** Text under study follows **

When he wants to make a point about politics, he speaks in clever parables and tells witty stories instead of criticizing anyone directly or giving advice. He speaks often of the need for balance, for compassion, and about the interrelatedness of all things.
More materially, he is quite scientifically minded and has a lab on the palace grounds and several more scattered around the country in different climate zones. He has emphasized sustainable, environmentally aware techniques that allow people to help themselves. He created a double seeding process that literally brought rain to his people during drought. He destroyed the opium business in northern Thailand by introducing cash crops that paid the hill tribesmen more than did opium. He’s into reforestation, fish farming, watershed development; created initiatives regarding medical schools and treatment, transportation, education…his influence has been felt in every area of Thai life.
If all that weren’t enough, the King, who was born in the USA and educated largely in Europe, is an accomplished jazz musician. The celebrations in my neighborhood focused on the King’s music, with a five-day-long jazz and crafts festival, which culminated in a candle-lighting ceremony at 7 p.m. which was replicated throughout Thailand at exactly the same time. Everyone had a candle and each candle was lit from someone else’s, symbolizing unity and mutual helpfulness… very Thai. There was Thai dancing and fireworks, with a dozen of the marvelous fire-balloons that Thais love floating overhead. Everyone wore yellow, which in Thailand is the color associated with Monday...the king was born on Monday.Therefore, yellow is the color of the King.
It was fantastic and I bless my lucky stars that I happened to visit Thailand in time to celebrate the King.

** End of Text under study **
** Data supplied follows **

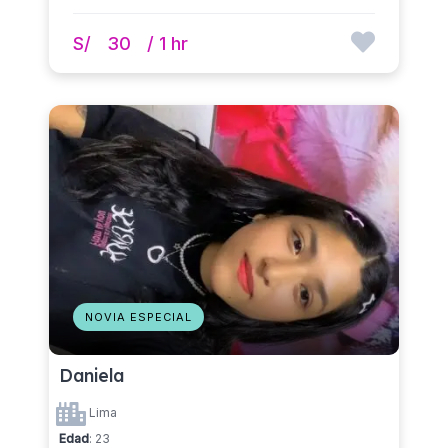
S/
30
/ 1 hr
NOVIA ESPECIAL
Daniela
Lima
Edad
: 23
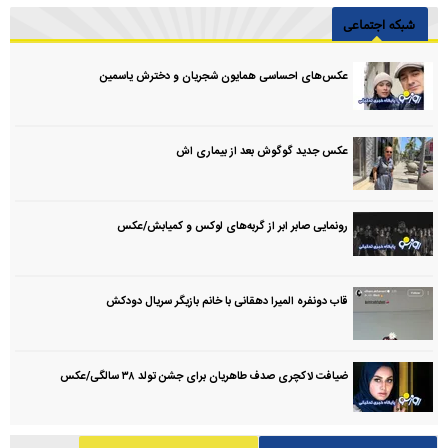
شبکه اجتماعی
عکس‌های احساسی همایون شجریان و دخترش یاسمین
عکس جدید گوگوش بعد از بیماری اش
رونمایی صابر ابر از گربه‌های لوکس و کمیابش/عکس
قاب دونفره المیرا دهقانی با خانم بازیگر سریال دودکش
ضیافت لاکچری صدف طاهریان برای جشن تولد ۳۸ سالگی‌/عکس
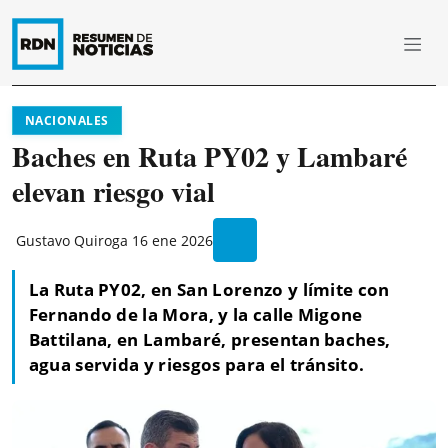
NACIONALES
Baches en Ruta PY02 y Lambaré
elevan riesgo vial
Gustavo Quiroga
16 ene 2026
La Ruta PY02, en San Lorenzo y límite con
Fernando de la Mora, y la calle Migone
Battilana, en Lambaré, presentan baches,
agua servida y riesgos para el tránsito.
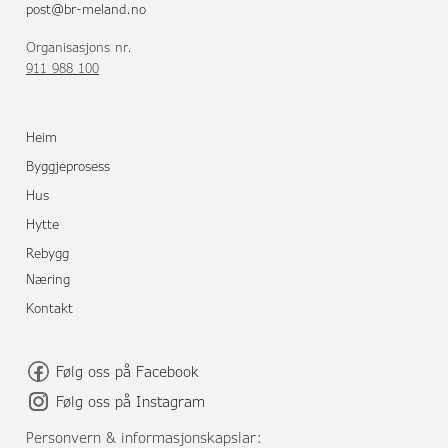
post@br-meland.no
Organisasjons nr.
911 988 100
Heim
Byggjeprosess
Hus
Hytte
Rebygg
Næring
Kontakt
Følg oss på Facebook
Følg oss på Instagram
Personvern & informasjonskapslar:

** End of Data supplied **
** Data supplied follows **

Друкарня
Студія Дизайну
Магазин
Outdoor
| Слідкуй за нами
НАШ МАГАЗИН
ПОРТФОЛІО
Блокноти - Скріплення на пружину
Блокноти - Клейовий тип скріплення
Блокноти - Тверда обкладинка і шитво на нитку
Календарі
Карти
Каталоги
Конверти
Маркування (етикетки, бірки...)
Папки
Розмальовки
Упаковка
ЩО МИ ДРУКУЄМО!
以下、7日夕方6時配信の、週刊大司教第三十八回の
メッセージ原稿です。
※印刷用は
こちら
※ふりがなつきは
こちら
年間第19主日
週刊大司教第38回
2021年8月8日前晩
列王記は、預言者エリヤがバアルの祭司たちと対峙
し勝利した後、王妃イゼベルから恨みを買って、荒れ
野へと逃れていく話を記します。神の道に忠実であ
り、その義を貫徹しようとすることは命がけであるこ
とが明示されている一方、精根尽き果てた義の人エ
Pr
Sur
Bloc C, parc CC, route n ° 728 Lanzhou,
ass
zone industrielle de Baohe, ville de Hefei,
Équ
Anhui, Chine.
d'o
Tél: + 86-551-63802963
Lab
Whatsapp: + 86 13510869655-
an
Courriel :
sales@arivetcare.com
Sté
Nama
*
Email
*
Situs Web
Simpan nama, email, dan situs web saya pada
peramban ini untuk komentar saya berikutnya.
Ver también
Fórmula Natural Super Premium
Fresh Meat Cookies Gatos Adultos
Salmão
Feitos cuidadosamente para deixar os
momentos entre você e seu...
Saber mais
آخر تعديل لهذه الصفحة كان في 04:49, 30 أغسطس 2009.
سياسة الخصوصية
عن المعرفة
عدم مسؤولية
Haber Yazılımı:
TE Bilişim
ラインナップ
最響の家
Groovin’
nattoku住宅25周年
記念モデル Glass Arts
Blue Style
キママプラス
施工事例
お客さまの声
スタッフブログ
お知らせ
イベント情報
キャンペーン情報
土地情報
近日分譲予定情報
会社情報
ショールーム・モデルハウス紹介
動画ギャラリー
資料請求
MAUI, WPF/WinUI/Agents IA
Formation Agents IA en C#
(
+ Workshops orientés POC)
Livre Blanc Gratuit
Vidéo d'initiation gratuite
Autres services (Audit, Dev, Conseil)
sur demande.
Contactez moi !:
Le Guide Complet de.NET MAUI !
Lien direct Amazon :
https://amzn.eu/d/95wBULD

** End of Data supplied **

▶ [Problem 1]
Using the passage on the Thai King, explain in one to three sentences why everyone at the celebrations wore yellow.
▶ [Problem 2]
Reproduce verbatim the portion of the passage on the Thai King starting with "When he wants" and going on through "of all things.".
▶ [Problem 3]
Render this sentence from the passage on the Thai King in Spanish: "He has emphasized sustainable, environmentally aware techniques that allow people to help themselves."

▶ [Your solution 1]
In Thailand, yellow is the color associated with Monday, and the King was born on a Monday. Yellow is therefore the King's color.

▶ [Your solution 2]
When he wants to make a point about politics, he speaks in clever parables and tells witty stories instead of criticizing anyone directly or giving advice. He speaks often of the need for balance, for compassion, and about the interrelatedness of all things.

▶ [Your solution 3]
Ha hecho hincapié en técnicas sostenibles y respetuosas con el medio ambiente que permiten a las personas valerse por sí mismas.